Kurz nach dem Sprung gab es einen besonderen Moment: Wir waren in der Unfallklinik, vier auf einem Zimmer, alle querschnittsgelähmt. Einer hatte eine Flasche Whisky, die haben wir zusammen geleert. Alkohol lockert ja die Zunge, irgendwann fing ich an zu weinen. Wir haben alle geweint. Und dann sagte der Jüngste von uns, er war erst 19 Jahre alt: »Hey, davon lassen wir uns doch nicht unterkriegen.«
Robert Unterstraßer, 32, arbeitet im Krankenhaus Reischach.
Die Schwäche
Drei Monate und fünf Tage. Seit drei Monaten und fünf Tagen hatte ich nicht mehr geraucht. Mein Kopf zählte noch mit, war also noch mittendrin in der Sucht, aber mein Körper hatte es schon geschafft. Nach 18 Jahren Abhängigkeit von Zigaretten lebte ich endlich in Freiheit. Und saß mit meiner Freundin Kate in einem knallroten Ford Mustang Cabriolet. Wir hatten die Nacht im Flugzeug verbracht und waren auf dem Weg nach Key Largo. Kurz zuvor war der Hurrikan Wilma über Florida gebrettert, das Land sah aus wie nach einem Krieg, abgerissene Leuchtreklamen baumelten im Wind.
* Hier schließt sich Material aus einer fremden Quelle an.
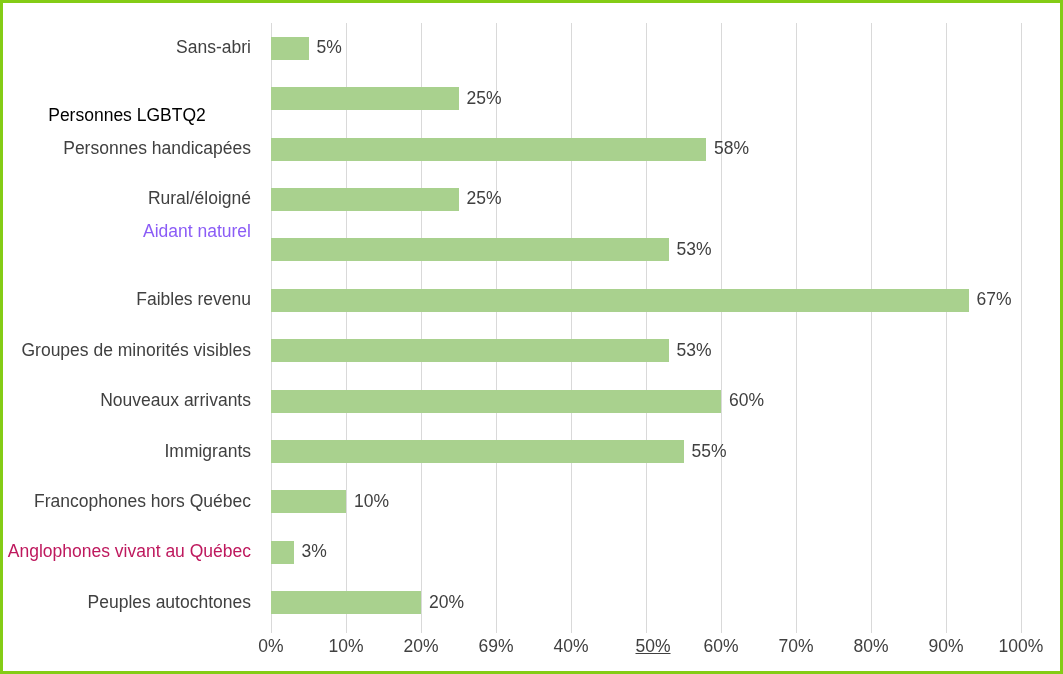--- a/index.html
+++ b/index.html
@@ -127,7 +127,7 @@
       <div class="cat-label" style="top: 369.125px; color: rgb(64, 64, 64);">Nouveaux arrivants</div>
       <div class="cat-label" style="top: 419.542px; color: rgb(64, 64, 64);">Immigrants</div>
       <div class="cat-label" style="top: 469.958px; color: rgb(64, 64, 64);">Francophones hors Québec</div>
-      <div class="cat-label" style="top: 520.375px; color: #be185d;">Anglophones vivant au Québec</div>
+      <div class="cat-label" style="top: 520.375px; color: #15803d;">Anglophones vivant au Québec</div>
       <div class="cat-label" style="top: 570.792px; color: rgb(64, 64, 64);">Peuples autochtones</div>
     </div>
Als es dunkel wurde, stellten wir zwei Dinge fest: 1. Die Straßenlampen funktionierten nur selten. 2. In allen Hotelzimmern schliefen die Leute vom Katastrophenschutz. Eine Weile blieben wir cool. Aber als wir nach Stunden noch immer keine Unterkunft hatten, setzte der Stress ein. Gegen drei Uhr nachts nahm uns ein zahnloses Monster auf und 80 Dollar für eine kakerlakenverseuchte Pritsche ab. Schon gegen vier wurde es uns zu widerlich, wir setzten uns vor der Tür auf den kalten Beton und fühlten uns entsetzlich verlo-ren. Ich zögerte kurz – und dann steckte ich mir eine von Kates Zigaretten an. Der Rauch gaukelte mir Entspannung und Zuversicht vor. Seitdem weiß ich, dass ich ein schwacher Mensch bin. Schieben wir’s auf Wilma.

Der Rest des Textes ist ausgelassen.